Collaborative Research: CCF-TF: Computing Geometric Structures of 3-Manifolds

合作研究：CCF-TF：计算3流形的几何结构

• 批准号: 0830550
• 负责人: Xianfeng Gu
• 金额: $ 24万
• 依托单位: SUNY at Stony Brook
• 依托单位国家: 美国
• 项目类别: Standard Grant
• 财政年份: 2009
• 资助国家: 美国
• 起止时间: 2009-07-01 至 2012-06-30
• 项目状态: 已结题
• 来源: https://www.nsf.gov/awardsearch/showAward?AWD_ID=0830550&HistoricalAwards=false
• 关键词: Collaborative; Research; CCF; TF; Computing

0830550Gu, XianfengWith the solution of Poincar´e's conjecture and Thurston's geometrization conjecture, it has been proven in theory that all closed 3-manifolds can be decomposed to pieces which admit one of eight canonical geometries. Geometric structures of 3-manifolds play fundamental roles in geometry and topology. The proposal focuses on inventing practical algorithms to compute geometric structures of 3-manifolds.
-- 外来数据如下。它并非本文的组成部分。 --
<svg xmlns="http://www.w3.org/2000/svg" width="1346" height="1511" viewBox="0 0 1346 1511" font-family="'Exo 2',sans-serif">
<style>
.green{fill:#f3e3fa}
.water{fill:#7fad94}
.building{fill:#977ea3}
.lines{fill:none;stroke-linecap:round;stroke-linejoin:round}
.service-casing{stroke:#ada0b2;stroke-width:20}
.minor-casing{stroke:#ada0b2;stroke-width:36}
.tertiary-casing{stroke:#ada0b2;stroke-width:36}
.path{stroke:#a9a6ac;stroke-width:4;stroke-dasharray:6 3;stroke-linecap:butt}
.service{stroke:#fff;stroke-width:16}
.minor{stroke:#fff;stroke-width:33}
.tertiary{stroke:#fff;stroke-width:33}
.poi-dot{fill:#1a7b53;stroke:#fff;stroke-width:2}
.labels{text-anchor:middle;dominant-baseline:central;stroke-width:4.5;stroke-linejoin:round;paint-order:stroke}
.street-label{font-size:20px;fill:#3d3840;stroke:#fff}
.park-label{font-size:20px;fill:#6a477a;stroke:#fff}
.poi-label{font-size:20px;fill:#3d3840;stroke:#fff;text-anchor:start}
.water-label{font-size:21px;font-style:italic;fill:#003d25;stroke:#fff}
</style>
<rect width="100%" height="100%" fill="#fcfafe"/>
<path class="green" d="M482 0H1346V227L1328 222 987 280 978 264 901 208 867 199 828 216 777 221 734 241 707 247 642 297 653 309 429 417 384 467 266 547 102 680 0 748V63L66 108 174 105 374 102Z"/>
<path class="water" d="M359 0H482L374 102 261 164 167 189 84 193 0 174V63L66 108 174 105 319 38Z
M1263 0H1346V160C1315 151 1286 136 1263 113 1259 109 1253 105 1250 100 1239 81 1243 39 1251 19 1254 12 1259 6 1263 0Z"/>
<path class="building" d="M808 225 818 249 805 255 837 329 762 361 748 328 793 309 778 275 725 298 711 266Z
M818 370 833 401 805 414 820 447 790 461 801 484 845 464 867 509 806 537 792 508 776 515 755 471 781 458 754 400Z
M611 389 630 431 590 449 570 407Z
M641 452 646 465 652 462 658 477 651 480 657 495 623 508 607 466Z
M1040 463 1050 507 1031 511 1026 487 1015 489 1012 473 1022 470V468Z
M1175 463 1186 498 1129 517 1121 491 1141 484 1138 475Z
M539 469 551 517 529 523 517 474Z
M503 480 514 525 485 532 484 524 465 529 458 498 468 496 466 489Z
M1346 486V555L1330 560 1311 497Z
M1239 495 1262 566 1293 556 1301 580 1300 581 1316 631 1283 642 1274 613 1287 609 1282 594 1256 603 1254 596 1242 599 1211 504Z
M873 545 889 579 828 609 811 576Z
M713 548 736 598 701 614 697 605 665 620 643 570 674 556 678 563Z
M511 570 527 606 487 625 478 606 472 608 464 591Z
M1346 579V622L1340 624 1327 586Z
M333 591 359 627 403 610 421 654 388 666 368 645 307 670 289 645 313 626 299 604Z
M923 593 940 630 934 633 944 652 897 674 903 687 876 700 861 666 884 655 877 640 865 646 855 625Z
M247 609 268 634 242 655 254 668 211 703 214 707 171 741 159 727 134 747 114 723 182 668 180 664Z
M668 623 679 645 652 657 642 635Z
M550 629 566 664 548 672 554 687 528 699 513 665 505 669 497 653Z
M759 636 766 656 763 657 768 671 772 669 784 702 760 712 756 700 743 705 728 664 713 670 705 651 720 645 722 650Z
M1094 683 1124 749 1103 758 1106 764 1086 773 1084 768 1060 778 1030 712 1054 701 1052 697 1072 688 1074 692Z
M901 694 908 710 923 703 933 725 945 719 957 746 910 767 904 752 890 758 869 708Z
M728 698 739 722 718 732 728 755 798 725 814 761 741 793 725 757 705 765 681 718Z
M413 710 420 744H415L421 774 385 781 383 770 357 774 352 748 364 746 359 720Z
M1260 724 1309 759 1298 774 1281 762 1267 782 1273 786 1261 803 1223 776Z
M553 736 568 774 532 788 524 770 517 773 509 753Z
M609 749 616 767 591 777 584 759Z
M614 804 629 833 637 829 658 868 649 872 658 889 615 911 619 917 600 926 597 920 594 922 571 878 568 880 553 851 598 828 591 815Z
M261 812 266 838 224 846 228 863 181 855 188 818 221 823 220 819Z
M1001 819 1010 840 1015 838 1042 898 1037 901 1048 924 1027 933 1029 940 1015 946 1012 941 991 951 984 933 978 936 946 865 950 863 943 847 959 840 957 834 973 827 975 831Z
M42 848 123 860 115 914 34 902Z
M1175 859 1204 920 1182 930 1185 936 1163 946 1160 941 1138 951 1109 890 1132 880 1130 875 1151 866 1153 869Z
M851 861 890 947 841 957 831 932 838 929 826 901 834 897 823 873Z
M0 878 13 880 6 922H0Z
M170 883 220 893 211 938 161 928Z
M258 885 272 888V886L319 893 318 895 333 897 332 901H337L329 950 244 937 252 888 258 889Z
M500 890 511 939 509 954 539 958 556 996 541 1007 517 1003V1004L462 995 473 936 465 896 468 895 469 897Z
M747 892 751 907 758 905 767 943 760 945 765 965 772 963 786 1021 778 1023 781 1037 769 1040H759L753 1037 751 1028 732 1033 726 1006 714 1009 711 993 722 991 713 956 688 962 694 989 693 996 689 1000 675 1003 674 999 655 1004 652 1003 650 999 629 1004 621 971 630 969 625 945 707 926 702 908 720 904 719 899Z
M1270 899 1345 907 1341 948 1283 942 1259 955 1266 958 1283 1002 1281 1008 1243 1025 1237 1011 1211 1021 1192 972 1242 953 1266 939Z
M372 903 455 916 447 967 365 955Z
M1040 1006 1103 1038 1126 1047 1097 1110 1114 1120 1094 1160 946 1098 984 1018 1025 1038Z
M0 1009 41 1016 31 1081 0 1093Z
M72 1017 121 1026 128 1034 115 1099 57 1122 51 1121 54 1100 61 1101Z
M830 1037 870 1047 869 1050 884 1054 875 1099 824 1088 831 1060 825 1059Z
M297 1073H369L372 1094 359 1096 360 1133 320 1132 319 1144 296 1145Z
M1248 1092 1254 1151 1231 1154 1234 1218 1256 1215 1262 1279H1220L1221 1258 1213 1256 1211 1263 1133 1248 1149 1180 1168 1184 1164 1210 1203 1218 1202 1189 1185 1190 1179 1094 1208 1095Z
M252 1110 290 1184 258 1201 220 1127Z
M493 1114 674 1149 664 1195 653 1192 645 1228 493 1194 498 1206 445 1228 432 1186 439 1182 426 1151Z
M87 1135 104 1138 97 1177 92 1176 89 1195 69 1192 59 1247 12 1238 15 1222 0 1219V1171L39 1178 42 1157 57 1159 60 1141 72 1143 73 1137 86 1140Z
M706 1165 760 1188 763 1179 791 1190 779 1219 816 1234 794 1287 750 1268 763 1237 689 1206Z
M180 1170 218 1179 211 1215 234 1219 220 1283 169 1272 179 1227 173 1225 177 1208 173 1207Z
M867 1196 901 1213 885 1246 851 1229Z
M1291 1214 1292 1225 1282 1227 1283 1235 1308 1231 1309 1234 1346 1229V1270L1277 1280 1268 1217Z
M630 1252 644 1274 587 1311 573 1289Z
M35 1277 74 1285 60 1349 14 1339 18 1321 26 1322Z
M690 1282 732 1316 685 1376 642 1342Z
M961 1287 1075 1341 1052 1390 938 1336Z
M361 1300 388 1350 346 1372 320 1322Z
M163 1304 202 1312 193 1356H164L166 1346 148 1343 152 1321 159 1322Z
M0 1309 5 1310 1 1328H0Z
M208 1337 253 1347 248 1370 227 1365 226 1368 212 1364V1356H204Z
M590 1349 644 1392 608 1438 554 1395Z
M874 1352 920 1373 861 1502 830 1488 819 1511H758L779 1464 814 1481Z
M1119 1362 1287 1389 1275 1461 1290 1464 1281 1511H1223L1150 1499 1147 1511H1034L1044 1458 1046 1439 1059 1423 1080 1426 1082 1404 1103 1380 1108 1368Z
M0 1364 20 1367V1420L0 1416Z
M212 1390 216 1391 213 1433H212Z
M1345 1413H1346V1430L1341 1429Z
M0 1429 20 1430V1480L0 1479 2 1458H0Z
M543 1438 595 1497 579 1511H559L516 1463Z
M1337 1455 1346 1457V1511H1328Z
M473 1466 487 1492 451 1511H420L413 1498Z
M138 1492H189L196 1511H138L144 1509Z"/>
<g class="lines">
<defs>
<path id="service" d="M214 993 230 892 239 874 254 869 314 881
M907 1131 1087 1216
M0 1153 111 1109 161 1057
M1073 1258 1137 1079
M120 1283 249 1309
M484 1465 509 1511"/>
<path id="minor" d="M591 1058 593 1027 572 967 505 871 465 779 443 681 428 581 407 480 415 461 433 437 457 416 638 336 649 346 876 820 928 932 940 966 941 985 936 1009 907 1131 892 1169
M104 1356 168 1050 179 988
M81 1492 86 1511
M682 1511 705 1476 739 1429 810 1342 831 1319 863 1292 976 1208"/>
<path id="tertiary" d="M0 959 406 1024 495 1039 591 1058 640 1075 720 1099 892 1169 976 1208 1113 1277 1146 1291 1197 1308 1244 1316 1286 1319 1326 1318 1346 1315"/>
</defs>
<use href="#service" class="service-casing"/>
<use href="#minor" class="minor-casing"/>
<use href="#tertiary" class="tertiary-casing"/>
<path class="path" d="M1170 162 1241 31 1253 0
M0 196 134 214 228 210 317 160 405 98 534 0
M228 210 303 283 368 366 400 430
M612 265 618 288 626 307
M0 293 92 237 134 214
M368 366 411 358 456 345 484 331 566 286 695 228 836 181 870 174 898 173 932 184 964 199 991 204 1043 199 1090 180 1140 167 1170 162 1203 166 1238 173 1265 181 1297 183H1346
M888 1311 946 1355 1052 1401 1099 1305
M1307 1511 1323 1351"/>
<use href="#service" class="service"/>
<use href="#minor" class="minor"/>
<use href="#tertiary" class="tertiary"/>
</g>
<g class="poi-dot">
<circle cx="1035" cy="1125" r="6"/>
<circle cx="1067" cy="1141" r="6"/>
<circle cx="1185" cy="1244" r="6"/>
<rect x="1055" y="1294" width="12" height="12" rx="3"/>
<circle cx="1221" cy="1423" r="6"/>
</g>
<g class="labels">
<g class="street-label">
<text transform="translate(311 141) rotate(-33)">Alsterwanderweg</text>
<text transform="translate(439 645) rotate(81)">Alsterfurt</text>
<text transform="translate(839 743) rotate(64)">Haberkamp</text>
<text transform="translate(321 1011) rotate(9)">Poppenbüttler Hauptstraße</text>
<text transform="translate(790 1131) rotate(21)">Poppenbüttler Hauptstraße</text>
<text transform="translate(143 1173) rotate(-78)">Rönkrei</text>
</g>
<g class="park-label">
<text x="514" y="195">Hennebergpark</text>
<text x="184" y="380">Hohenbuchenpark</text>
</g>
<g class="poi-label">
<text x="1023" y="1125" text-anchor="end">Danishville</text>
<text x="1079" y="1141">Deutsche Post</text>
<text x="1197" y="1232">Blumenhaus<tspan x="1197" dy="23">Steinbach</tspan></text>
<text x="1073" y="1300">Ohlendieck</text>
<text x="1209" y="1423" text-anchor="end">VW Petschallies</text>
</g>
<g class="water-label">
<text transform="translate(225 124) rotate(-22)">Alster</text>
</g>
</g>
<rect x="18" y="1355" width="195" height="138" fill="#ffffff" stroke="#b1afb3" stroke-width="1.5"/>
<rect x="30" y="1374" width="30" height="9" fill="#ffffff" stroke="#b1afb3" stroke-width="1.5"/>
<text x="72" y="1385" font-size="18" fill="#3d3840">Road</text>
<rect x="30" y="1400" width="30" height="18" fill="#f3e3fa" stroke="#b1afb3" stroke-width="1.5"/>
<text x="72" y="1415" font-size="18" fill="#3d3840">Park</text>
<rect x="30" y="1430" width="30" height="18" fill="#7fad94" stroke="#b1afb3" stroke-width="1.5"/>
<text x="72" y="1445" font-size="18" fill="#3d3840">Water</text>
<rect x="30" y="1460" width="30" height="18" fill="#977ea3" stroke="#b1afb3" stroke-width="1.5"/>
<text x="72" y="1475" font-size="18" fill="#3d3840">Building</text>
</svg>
The geometric algorithms combine both numerical and symbolic methods to compute the canonical Riemannian metrics on discrete 3-manifolds. These algorithms will lay down the foundations to tackle many important and long lasting open problems in engineering fields.All shapes in real life are volumetric. The computational algorithms on shapes are based on geometric structures of 3-manifolds, either explicitly or implicitly. It is important to understand various geometric structures on 3-manifolds and to design rigorous computational framework to approximate them. The proposal focuses on computing canonical Riemannian metrics on 3-manifold using triangulations, angle structures and the volume functional. In discrete setting, Riemannian metrics are represented as edge lengths, the curvatures are represented as dihedral angles. The symmetry of volumes of tetrahedra induces special volumetric energy form. The critical points of the volume energies correspond to the desired canonical metrics. For hyperbolic 3-manifolds, the volume energy is convex. The global minimal point is unique and reachable using Newton's method. In general 3-manifolds, the volumetric energy is more complicted, there may exist topological obstructions. The proposal studies the formation of the obstructions, and designs different strategies to modify the triangulation to remove the obstruction and reach the canonical metric solutions. The geometric structure of 3-manifolds can be directly applied in comuter graphics, computer vision, geometric modeling and medical imaging and many other fields. The practical computational tool will be helpful for mathematicians and physists in studying low dimensional topology. The visualization tools will be valuable for teaching and propogating the knowledge.

0830550顾先锋随着Poincar ′ e猜想和Thurston几何化猜想的解决，从理论上证明了所有闭三维流形都可以分解为八个标准几何中的一个.三维流形的几何结构在几何学和拓扑学中起着重要的作用。该提案的重点是发明实用算法来计算三维流形的几何结构。几何算法联合收割机结合数值和符号方法计算离散三维流形上的正则黎曼度量。这些算法将为解决工程领域中许多重要而持久的开放问题奠定基础。形状的计算算法是基于三维流形的几何结构，无论是显式或隐式。理解三维流形上的各种几何结构并设计严格的计算框架来近似它们是很重要的。该建议的重点是使用三角剖分，角结构和体积泛函计算3-流形上的典型黎曼度量。在离散情况下，黎曼度量表示为边长，曲率表示为二面角。四面体体积的对称性导致了特殊的体积能量形式。体积能量的临界点对应于所需的正则度量。对于双曲三维流形，体积能量是凸的。全局极小点是唯一的，并可达到使用牛顿法。在一般的三维流形中，体积能量比较复杂，可能存在拓扑障碍。该方案研究了障碍物的形成，并设计了不同的策略来修改三角剖分，以消除障碍物，并达到规范的度量解决方案。 三维流形的几何结构可以直接应用于计算机图形学、计算机视觉、几何建模和医学成像等诸多领域。这一实用的计算工具将有助于数学家和物理学家研究低维拓扑。这些可视化工具对知识的教学和传播具有重要的价值。